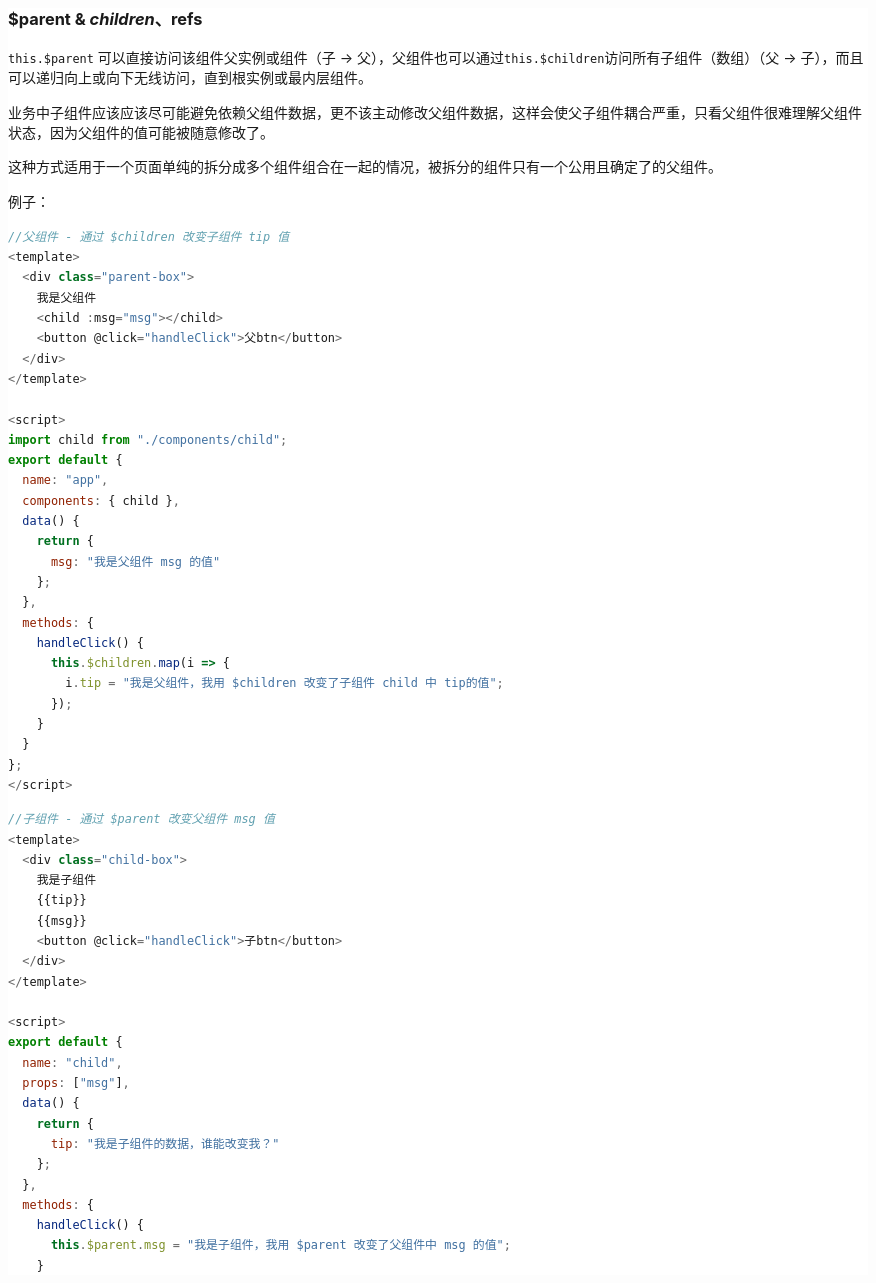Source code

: ### $parent & $children、$refs

`this.$parent` 可以直接访问该组件父实例或组件（子 -> 父），父组件也可以通过`this.$children`访问所有子组件（数组）（父 -> 子），而且可以递归向上或向下无线访问，直到根实例或最内层组件。

业务中子组件应该应该尽可能避免依赖父组件数据，更不该主动修改父组件数据，这样会使父子组件耦合严重，只看父组件很难理解父组件状态，因为父组件的值可能被随意修改了。

这种方式适用于一个页面单纯的拆分成多个组件组合在一起的情况，被拆分的组件只有一个公用且确定了的父组件。

例子：

```JavaScript
//父组件 - 通过 $children 改变子组件 tip 值
<template>
  <div class="parent-box">
    我是父组件
    <child :msg="msg"></child>
    <button @click="handleClick">父btn</button>
  </div>
</template>

<script>
import child from "./components/child";
export default {
  name: "app",
  components: { child },
  data() {
    return {
      msg: "我是父组件 msg 的值"
    };
  },
  methods: {
    handleClick() {
      this.$children.map(i => {
        i.tip = "我是父组件，我用 $children 改变了子组件 child 中 tip的值";
      });
    }
  }
};
</script>
```

```JavaScript
//子组件 - 通过 $parent 改变父组件 msg 值
<template>
  <div class="child-box">
    我是子组件
    {{tip}}
    {{msg}}
    <button @click="handleClick">子btn</button>
  </div>
</template>

<script>
export default {
  name: "child",
  props: ["msg"],
  data() {
    return {
      tip: "我是子组件的数据，谁能改变我？"
    };
  },
  methods: {
    handleClick() {
      this.$parent.msg = "我是子组件，我用 $parent 改变了父组件中 msg 的值";
    }
```

[1]: https://juejin.im/post/5bd6962e51882558bd3f0696
[2]: https://segmentfault.com/a/1190000008570622
[3]: https://segmentfault.com/a/1190000014388896
[4]: https://juejin.im/post/59ffbcc151882554b836ee21
[5]: https://segmentfault.com/a/1190000014370906
[6]: https://juejin.im/post/5a571fcb6fb9a01c9a26a9ba
[7]: https://segmentfault.com/a/1190000012948175
[8]: https://segmentfault.com/a/1190000010245810
[9]: https://segmentfault.com/a/1190000010280989?_ea=8920131
[10]: https://segmentfault.com/a/1190000015157007
[11]: https://cn.vuejs.org/v2/api/#v-model
[12]: https://cn.vuejs.org/v2/api/#model
[13]: https://cn.vuejs.org/v2/guide/components-custom-events.html#sync-%E4%BF%AE%E9%A5%B0%E7%AC%A6
[14]: https://cn.vuejs.org/v2/api/#vm-attrs
[15]: https://juejin.im/post/5c1304645188257c3045eb12#heading-6
[16]: https://juejin.im/post/5bd97e7c6fb9a022852a71cf#heading-102
[17]: https://juejin.im/post/5bd18c72e51d455e3f6e4334?utm_source=gold_browser_extension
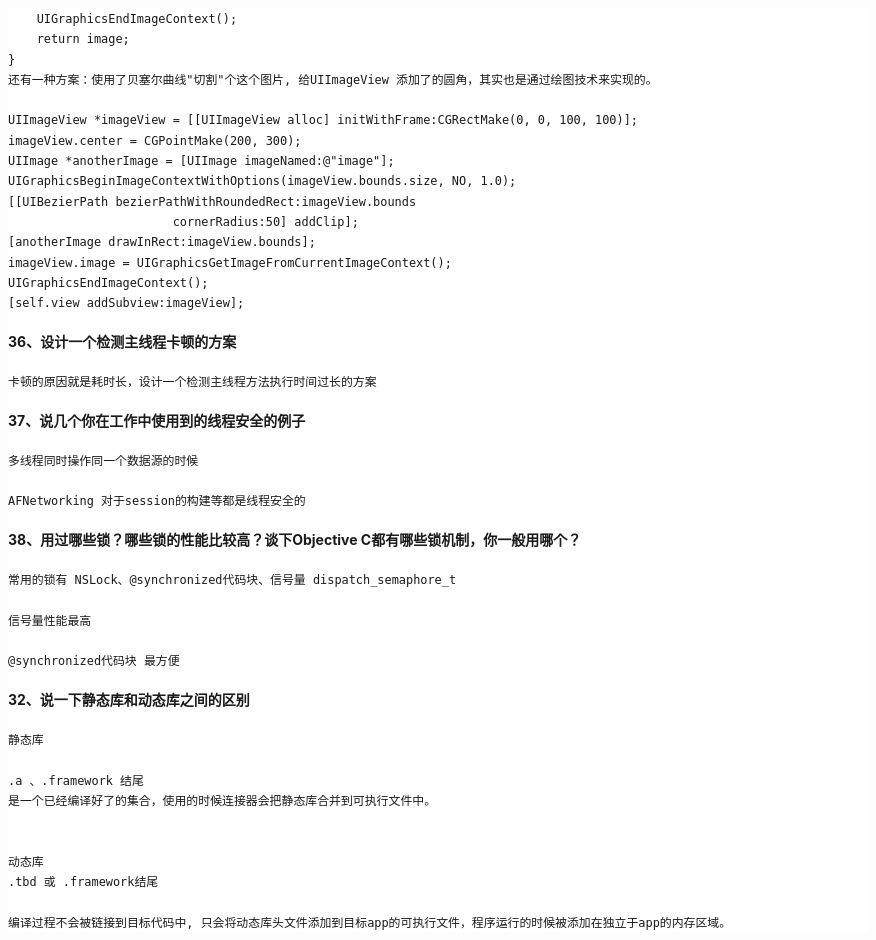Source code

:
 ```
    UIGraphicsEndImageContext();
    return image;
}
还有一种方案：使用了贝塞尔曲线"切割"个这个图片, 给UIImageView 添加了的圆角，其实也是通过绘图技术来实现的。

UIImageView *imageView = [[UIImageView alloc] initWithFrame:CGRectMake(0, 0, 100, 100)];
imageView.center = CGPointMake(200, 300);
UIImage *anotherImage = [UIImage imageNamed:@"image"];
UIGraphicsBeginImageContextWithOptions(imageView.bounds.size, NO, 1.0);
[[UIBezierPath bezierPathWithRoundedRect:imageView.bounds
                       cornerRadius:50] addClip];
[anotherImage drawInRect:imageView.bounds];
imageView.image = UIGraphicsGetImageFromCurrentImageContext();
UIGraphicsEndImageContext();
[self.view addSubview:imageView];

```



#### 36、设计一个检测主线程卡顿的方案

```
卡顿的原因就是耗时长，设计一个检测主线程方法执行时间过长的方案
```



#### 37、说几个你在工作中使用到的线程安全的例子

```
多线程同时操作同一个数据源的时候

AFNetworking 对于session的构建等都是线程安全的
```



#### 38、用过哪些锁？哪些锁的性能比较高？谈下Objective C都有哪些锁机制，你一般用哪个？

```
常用的锁有 NSLock、@synchronized代码块、信号量 dispatch_semaphore_t

信号量性能最高

@synchronized代码块 最方便
```



#### 32、说一下静态库和动态库之间的区别

```
静态库 

.a 、.framework 结尾
是一个已经编译好了的集合，使用的时候连接器会把静态库合并到可执行文件中。


动态库  
.tbd 或 .framework结尾

编译过程不会被链接到目标代码中, 只会将动态库头文件添加到目标app的可执行文件，程序运行的时候被添加在独立于app的内存区域。

```
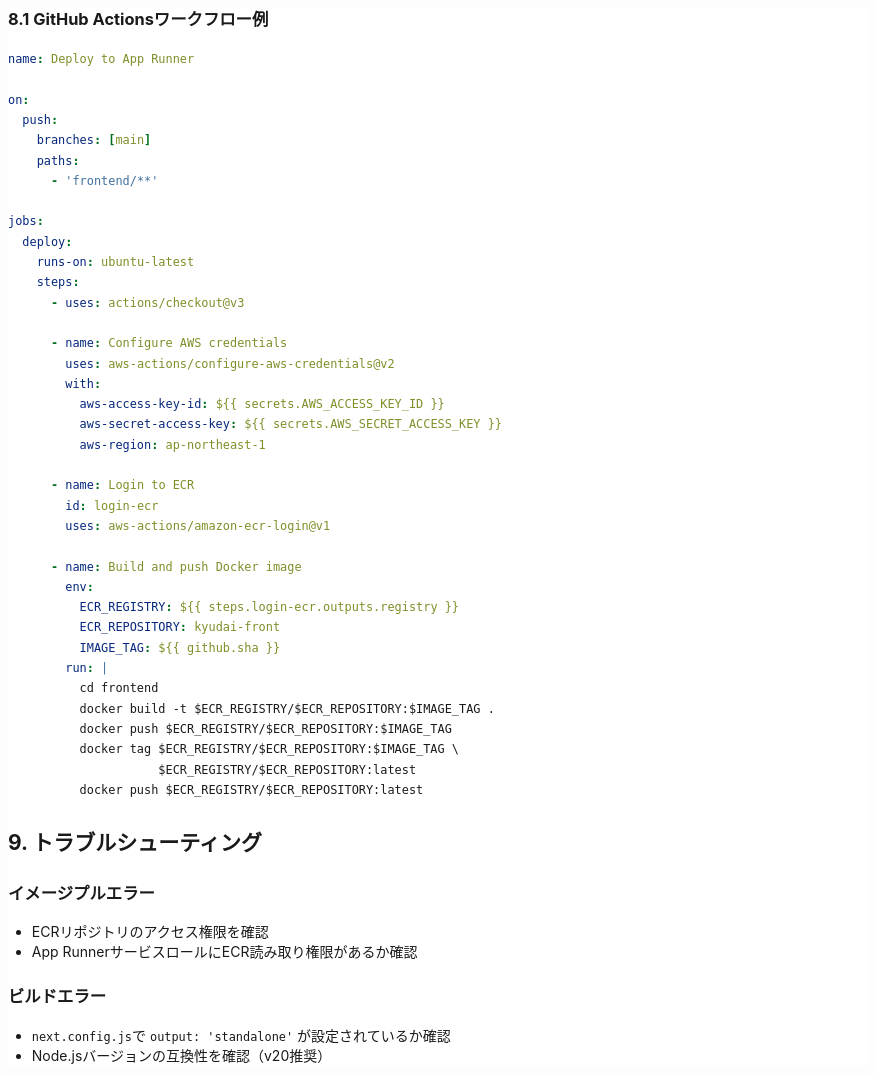 ### 8.1 GitHub Actionsワークフロー例
```yaml
name: Deploy to App Runner

on:
  push:
    branches: [main]
    paths:
      - 'frontend/**'

jobs:
  deploy:
    runs-on: ubuntu-latest
    steps:
      - uses: actions/checkout@v3
      
      - name: Configure AWS credentials
        uses: aws-actions/configure-aws-credentials@v2
        with:
          aws-access-key-id: ${{ secrets.AWS_ACCESS_KEY_ID }}
          aws-secret-access-key: ${{ secrets.AWS_SECRET_ACCESS_KEY }}
          aws-region: ap-northeast-1
      
      - name: Login to ECR
        id: login-ecr
        uses: aws-actions/amazon-ecr-login@v1
      
      - name: Build and push Docker image
        env:
          ECR_REGISTRY: ${{ steps.login-ecr.outputs.registry }}
          ECR_REPOSITORY: kyudai-front
          IMAGE_TAG: ${{ github.sha }}
        run: |
          cd frontend
          docker build -t $ECR_REGISTRY/$ECR_REPOSITORY:$IMAGE_TAG .
          docker push $ECR_REGISTRY/$ECR_REPOSITORY:$IMAGE_TAG
          docker tag $ECR_REGISTRY/$ECR_REPOSITORY:$IMAGE_TAG \
                     $ECR_REGISTRY/$ECR_REPOSITORY:latest
          docker push $ECR_REGISTRY/$ECR_REPOSITORY:latest
```

## 9. トラブルシューティング

### イメージプルエラー
- ECRリポジトリのアクセス権限を確認
- App RunnerサービスロールにECR読み取り権限があるか確認

### ビルドエラー
- `next.config.js`で `output: 'standalone'` が設定されているか確認
- Node.jsバージョンの互換性を確認（v20推奨）
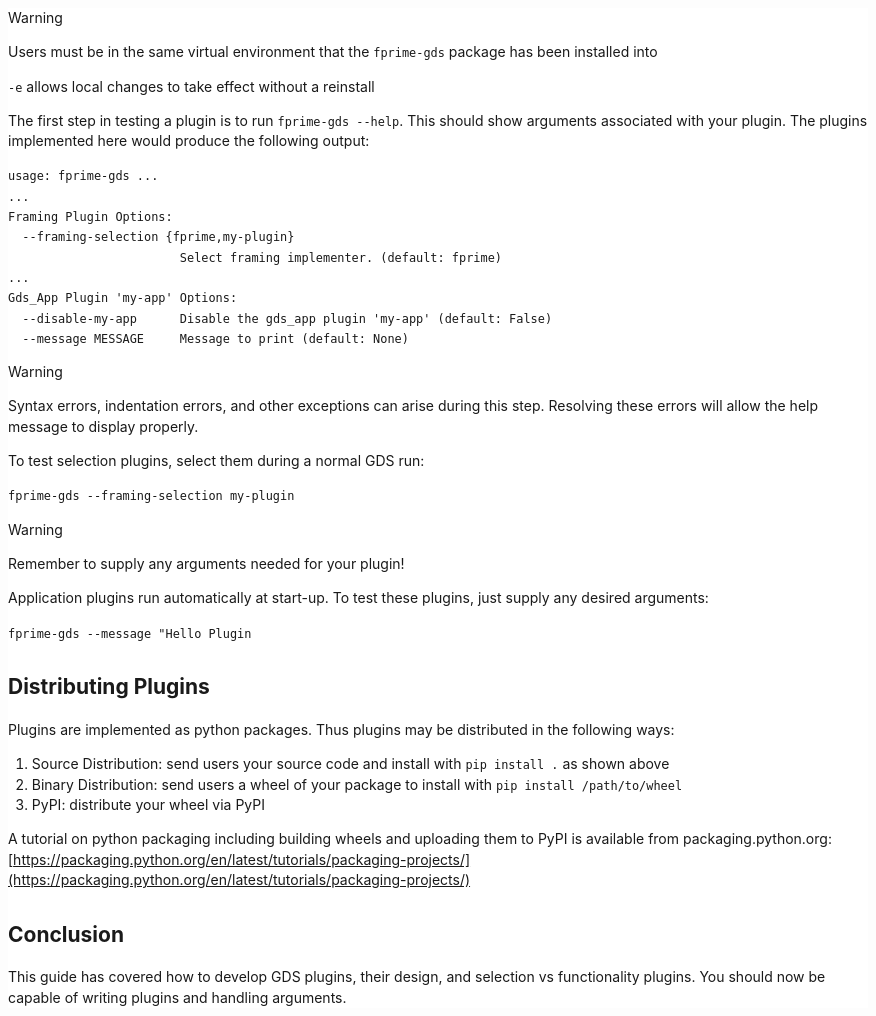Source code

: > [!WARNING]
> Users must be in the same virtual environment that the `fprime-gds` package has been installed into
>
> `-e` allows local changes to take effect without a reinstall

The first step in testing a plugin is to run `fprime-gds --help`. This should show arguments associated with your plugin.
The plugins implemented here would produce the following output:

```
usage: fprime-gds ...
...
Framing Plugin Options:
  --framing-selection {fprime,my-plugin}
                        Select framing implementer. (default: fprime)
...
Gds_App Plugin 'my-app' Options:
  --disable-my-app      Disable the gds_app plugin 'my-app' (default: False)
  --message MESSAGE     Message to print (default: None)
```
> [!WARNING]
> Syntax errors, indentation errors, and other exceptions can arise during this step. Resolving these errors will allow the help message to display properly.

To test selection plugins, select them during a normal GDS run:

```
fprime-gds --framing-selection my-plugin
```
> [!WARNING]
> Remember to supply any arguments needed for your plugin!

Application plugins run automatically at start-up. To test these plugins, just supply any desired arguments:

```
fprime-gds --message "Hello Plugin
```

## Distributing Plugins

Plugins are implemented as python packages.  Thus plugins may be distributed in the following ways:

1. Source Distribution: send users your source code and install with `pip install .` as shown above
2. Binary Distribution: send users a wheel of your package to install with `pip install /path/to/wheel`
3. PyPI: distribute your wheel via PyPI

A tutorial on python packaging including building wheels and uploading them to PyPI is available from packaging.python.org:
[https://packaging.python.org/en/latest/tutorials/packaging-projects/](https://packaging.python.org/en/latest/tutorials/packaging-projects/)

## Conclusion

This guide has covered how to develop GDS plugins, their design, and selection vs functionality plugins. You should now
be capable of writing plugins and handling arguments.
=====
_Brief:_ Each line above that contains the string "steps" should be identified and copied.

_Written response:_
    steps:
          ECR_REGISTRY: ${{ steps.login-ecr.outputs.registry }}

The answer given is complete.